What do you look for in a song that you want to perform?
A recurring theme to me is that I find a feminine character that’s imbedded in a lyric that’s traditionally been sung by men, which was the majority of popular songs for a long time, often written by men in men’s keys. It was very hard for a lot of women to pick those things up and create a female character.
You cover a lot of country tunes and have written or co-written jazzier songs. What do those idioms have in common to you?
Jazz encompasses country more than country does jazz. It allows the familiar, casual language of country to be exalted, to be celebrated. They come from the same grassroots beginnings, from the same American culture. A musician’s attitude is that there is a way to go beyond micro-cultures. In its essence, jazz is trying to do the same thing that country is trying to do: to speak for an individual story. Jazz is very dramatic in that sense.

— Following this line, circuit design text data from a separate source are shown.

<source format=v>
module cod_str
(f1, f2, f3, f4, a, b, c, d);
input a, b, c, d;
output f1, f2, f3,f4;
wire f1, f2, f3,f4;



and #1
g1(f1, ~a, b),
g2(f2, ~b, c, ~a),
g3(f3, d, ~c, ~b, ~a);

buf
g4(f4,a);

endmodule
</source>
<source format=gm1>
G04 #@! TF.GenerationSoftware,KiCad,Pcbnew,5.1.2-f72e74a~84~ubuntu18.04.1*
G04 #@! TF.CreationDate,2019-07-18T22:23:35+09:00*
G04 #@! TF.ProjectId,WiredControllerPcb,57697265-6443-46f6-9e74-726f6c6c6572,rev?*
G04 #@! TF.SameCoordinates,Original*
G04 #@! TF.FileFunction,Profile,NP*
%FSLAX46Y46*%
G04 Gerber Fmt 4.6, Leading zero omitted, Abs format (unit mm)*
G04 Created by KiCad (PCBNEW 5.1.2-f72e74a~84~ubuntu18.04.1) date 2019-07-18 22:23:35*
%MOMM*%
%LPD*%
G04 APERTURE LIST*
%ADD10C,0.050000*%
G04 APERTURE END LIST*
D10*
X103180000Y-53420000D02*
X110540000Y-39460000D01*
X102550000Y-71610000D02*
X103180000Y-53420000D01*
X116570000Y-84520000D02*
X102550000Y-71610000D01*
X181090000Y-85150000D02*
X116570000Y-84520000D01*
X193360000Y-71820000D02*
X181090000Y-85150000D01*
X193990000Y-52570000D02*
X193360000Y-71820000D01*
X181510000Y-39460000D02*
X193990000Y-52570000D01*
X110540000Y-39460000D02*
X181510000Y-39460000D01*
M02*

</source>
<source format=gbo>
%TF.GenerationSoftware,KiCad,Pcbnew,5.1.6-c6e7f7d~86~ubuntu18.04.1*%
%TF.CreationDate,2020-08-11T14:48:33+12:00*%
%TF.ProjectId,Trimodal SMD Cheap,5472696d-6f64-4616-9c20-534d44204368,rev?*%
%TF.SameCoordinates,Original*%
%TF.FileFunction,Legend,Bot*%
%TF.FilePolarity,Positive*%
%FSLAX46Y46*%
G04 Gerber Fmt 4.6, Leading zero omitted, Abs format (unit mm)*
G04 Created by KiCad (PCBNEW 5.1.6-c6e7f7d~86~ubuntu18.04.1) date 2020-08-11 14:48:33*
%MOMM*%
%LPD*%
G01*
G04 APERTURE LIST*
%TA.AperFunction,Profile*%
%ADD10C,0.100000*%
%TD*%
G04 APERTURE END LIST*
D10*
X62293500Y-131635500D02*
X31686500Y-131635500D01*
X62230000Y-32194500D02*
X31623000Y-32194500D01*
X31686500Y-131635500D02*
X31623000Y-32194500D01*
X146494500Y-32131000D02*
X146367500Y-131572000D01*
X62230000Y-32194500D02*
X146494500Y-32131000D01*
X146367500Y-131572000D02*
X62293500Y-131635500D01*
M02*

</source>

What is your method of writing a song?
I’m really driven by lyrics and by a story. It’s often a conversational song about somebody that wants to be heard. I write from the perspective of a singer that has an attitude, a nerve and a tone about something that they want to say.
I don’t do very well if I try to come at writing from a purely melodic point of view. I have to have a poetic sense of language. Language informs my sense of melody. Language is at the root of it. If I’m writing a song the two things (melody and lyrics) can happen together. There will be a melody and a tempo and a mood that have a lyric that can be edited later.

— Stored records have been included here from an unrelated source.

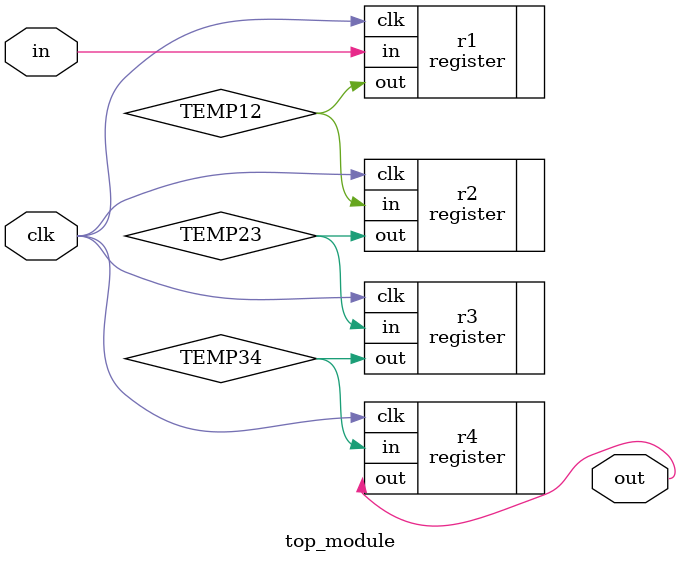
<source format=v>
`timescale 1ns / 1ps
module top_module(
    input in,
    input clk,
    output out
    );

	wire TEMP12;
	wire TEMP23;
	wire TEMP34;
	 
	 register r1(.in(in), .out(TEMP12), .clk(clk));
	 register r2(.in(TEMP12), .out(TEMP23), .clk(clk));
	 register r3(.in(TEMP23), .out(TEMP34), .clk(clk));
	 register r4(.in(TEMP34), .out(out), .clk(clk));
endmodule

</source>
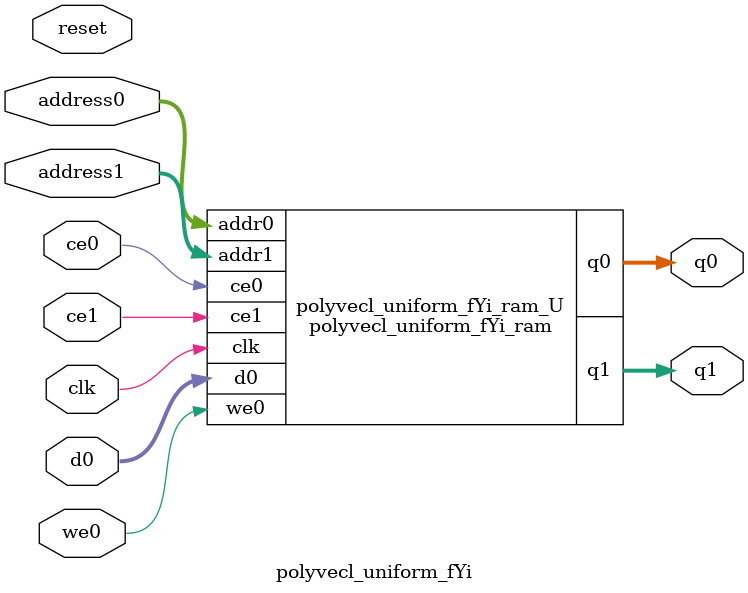
<source format=v>
`timescale 1 ns / 1 ps
module polyvecl_uniform_fYi_ram (addr0, ce0, d0, we0, q0, addr1, ce1, q1,  clk);

parameter DWIDTH = 8;
parameter AWIDTH = 10;
parameter MEM_SIZE = 680;

input[AWIDTH-1:0] addr0;
input ce0;
input[DWIDTH-1:0] d0;
input we0;
output reg[DWIDTH-1:0] q0;
input[AWIDTH-1:0] addr1;
input ce1;
output reg[DWIDTH-1:0] q1;
input clk;

(* ram_style = "block" *)reg [DWIDTH-1:0] ram[0:MEM_SIZE-1];




always @(posedge clk)  
begin 
    if (ce0) begin
        if (we0) 
            ram[addr0] <= d0; 
        q0 <= ram[addr0];
    end
end


always @(posedge clk)  
begin 
    if (ce1) begin
        q1 <= ram[addr1];
    end
end


endmodule

`timescale 1 ns / 1 ps
module polyvecl_uniform_fYi(
    reset,
    clk,
    address0,
    ce0,
    we0,
    d0,
    q0,
    address1,
    ce1,
    q1);

parameter DataWidth = 32'd8;
parameter AddressRange = 32'd680;
parameter AddressWidth = 32'd10;
input reset;
input clk;
input[AddressWidth - 1:0] address0;
input ce0;
input we0;
input[DataWidth - 1:0] d0;
output[DataWidth - 1:0] q0;
input[AddressWidth - 1:0] address1;
input ce1;
output[DataWidth - 1:0] q1;



polyvecl_uniform_fYi_ram polyvecl_uniform_fYi_ram_U(
    .clk( clk ),
    .addr0( address0 ),
    .ce0( ce0 ),
    .we0( we0 ),
    .d0( d0 ),
    .q0( q0 ),
    .addr1( address1 ),
    .ce1( ce1 ),
    .q1( q1 ));

endmodule


</source>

What kind of group are you bringing to Syracuse?
We’re going to be a trio. I’ll be bringing Sam Yahel, a wonderful B-3 (Hammond organ) and piano player, and bass player Johannes Weidenmuller, both from New York City. And I will be playing guitar most of the time. I play rhythm. I have never been a soloist. I’m really looking forward to coming to Syracuse and I believe that it’s a good cause to support the arts program.
What’s in the future for you?
I recently got to sing “Moon River” with (pianist) Lang Lang. It’s a beautiful project. The arrangement was prerecorded. It’s not my rearrangement of the song. Jerry Douglas played a dobro solo on the record. I’m waiting to hear when it will be released. And I’m preparing to release a trio record in the fall that I recorded in a live setting in January. In the interim, I’m working on various little projects and considering what the next release will be.
The Blue Room (Universal/Decca). Familiar country/pop crossover hits given a fresh spin.
Bare Bones (Rounder). A collection of originals co-written by Peyroux. (Rounder)
Keep Me In Your Heart For A While: The Best of Madeleine Peyroux (Rounder).